Saved data entries:
BEGIN

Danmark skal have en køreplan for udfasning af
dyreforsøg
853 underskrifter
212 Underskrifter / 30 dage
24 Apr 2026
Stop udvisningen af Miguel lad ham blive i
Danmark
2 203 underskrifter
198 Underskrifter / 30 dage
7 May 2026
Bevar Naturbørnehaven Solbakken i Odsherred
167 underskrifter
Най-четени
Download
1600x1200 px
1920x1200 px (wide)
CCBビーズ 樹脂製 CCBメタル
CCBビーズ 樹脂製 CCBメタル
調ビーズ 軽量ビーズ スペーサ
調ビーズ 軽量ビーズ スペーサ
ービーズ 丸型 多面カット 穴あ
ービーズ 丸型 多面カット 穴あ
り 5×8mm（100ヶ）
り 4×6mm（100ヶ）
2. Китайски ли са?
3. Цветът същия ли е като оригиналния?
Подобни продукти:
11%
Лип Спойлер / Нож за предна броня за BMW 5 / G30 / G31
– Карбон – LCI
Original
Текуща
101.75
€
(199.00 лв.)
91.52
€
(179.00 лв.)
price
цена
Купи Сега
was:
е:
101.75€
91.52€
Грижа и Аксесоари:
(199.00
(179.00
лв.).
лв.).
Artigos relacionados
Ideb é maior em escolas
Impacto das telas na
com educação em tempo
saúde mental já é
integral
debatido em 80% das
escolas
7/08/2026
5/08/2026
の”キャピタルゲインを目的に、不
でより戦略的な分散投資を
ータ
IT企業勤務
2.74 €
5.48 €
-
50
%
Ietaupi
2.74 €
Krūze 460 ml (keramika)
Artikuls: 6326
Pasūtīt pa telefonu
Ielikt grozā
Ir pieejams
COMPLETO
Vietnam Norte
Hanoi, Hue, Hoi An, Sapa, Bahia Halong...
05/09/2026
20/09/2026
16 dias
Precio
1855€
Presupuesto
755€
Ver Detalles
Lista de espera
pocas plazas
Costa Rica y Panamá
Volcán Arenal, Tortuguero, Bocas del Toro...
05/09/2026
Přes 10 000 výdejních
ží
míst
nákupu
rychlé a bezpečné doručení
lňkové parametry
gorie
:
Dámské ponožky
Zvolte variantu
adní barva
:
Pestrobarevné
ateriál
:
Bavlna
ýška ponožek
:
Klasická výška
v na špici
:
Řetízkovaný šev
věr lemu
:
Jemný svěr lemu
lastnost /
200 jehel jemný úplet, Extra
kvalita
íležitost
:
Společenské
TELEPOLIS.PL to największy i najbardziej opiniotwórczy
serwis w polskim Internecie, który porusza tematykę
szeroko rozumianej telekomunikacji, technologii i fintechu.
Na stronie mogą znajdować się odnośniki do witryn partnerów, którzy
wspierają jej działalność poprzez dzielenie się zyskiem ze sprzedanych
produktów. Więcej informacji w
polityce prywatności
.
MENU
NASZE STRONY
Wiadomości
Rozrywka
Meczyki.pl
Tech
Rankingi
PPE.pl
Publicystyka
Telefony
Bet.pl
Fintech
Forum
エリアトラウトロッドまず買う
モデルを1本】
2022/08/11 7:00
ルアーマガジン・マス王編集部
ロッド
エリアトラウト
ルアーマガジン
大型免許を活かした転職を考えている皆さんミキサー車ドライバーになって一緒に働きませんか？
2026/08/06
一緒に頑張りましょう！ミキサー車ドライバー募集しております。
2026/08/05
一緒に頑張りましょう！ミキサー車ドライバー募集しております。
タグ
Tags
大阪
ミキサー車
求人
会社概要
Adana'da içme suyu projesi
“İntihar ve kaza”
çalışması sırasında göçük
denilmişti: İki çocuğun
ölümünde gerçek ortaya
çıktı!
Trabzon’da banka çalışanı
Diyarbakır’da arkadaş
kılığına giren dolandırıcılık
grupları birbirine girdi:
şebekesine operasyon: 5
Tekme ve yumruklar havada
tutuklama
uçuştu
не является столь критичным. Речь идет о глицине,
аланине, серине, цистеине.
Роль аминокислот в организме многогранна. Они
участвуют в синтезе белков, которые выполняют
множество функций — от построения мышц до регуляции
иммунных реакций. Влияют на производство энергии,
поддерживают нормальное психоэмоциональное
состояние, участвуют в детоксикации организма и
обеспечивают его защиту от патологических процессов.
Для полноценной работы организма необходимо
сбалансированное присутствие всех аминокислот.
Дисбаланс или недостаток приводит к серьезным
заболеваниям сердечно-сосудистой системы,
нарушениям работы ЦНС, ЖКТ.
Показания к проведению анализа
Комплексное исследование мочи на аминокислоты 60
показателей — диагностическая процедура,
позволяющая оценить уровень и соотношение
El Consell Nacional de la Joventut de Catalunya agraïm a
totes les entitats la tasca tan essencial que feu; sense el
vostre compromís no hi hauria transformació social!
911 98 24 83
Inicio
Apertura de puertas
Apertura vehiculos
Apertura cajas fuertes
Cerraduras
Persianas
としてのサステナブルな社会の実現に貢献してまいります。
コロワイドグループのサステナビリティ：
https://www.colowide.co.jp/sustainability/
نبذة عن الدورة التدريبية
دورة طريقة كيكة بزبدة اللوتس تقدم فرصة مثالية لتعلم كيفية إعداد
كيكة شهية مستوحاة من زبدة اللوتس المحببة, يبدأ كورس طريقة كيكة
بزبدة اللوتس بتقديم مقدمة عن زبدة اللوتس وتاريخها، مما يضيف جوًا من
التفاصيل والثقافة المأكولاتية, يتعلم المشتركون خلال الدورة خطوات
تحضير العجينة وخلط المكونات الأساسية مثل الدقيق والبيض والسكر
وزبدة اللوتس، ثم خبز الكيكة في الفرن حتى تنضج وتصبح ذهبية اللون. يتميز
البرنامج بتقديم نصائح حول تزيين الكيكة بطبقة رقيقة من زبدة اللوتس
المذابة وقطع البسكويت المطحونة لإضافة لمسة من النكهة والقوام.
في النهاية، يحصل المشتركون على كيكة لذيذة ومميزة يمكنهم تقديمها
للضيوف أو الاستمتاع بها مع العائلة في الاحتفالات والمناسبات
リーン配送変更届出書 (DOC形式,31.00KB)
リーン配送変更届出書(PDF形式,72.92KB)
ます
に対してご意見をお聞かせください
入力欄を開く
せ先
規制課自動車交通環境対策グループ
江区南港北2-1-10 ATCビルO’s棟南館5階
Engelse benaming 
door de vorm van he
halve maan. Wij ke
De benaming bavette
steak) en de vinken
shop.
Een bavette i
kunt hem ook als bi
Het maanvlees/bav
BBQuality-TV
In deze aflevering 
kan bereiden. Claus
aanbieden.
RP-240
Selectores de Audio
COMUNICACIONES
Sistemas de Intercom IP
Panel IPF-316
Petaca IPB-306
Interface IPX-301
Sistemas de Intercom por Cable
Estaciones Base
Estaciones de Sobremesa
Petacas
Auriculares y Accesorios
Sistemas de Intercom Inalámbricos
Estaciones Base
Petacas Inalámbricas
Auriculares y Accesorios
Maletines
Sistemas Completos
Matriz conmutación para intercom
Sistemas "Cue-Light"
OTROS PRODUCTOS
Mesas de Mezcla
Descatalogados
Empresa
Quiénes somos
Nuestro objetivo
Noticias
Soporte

END

**What you should do:**
Show all lines from the data above in which the word "участвуют" appears.

**Reply to the task:**
участвуют в синтезе белков, которые выполняют
состояние, участвуют в детоксикации организма и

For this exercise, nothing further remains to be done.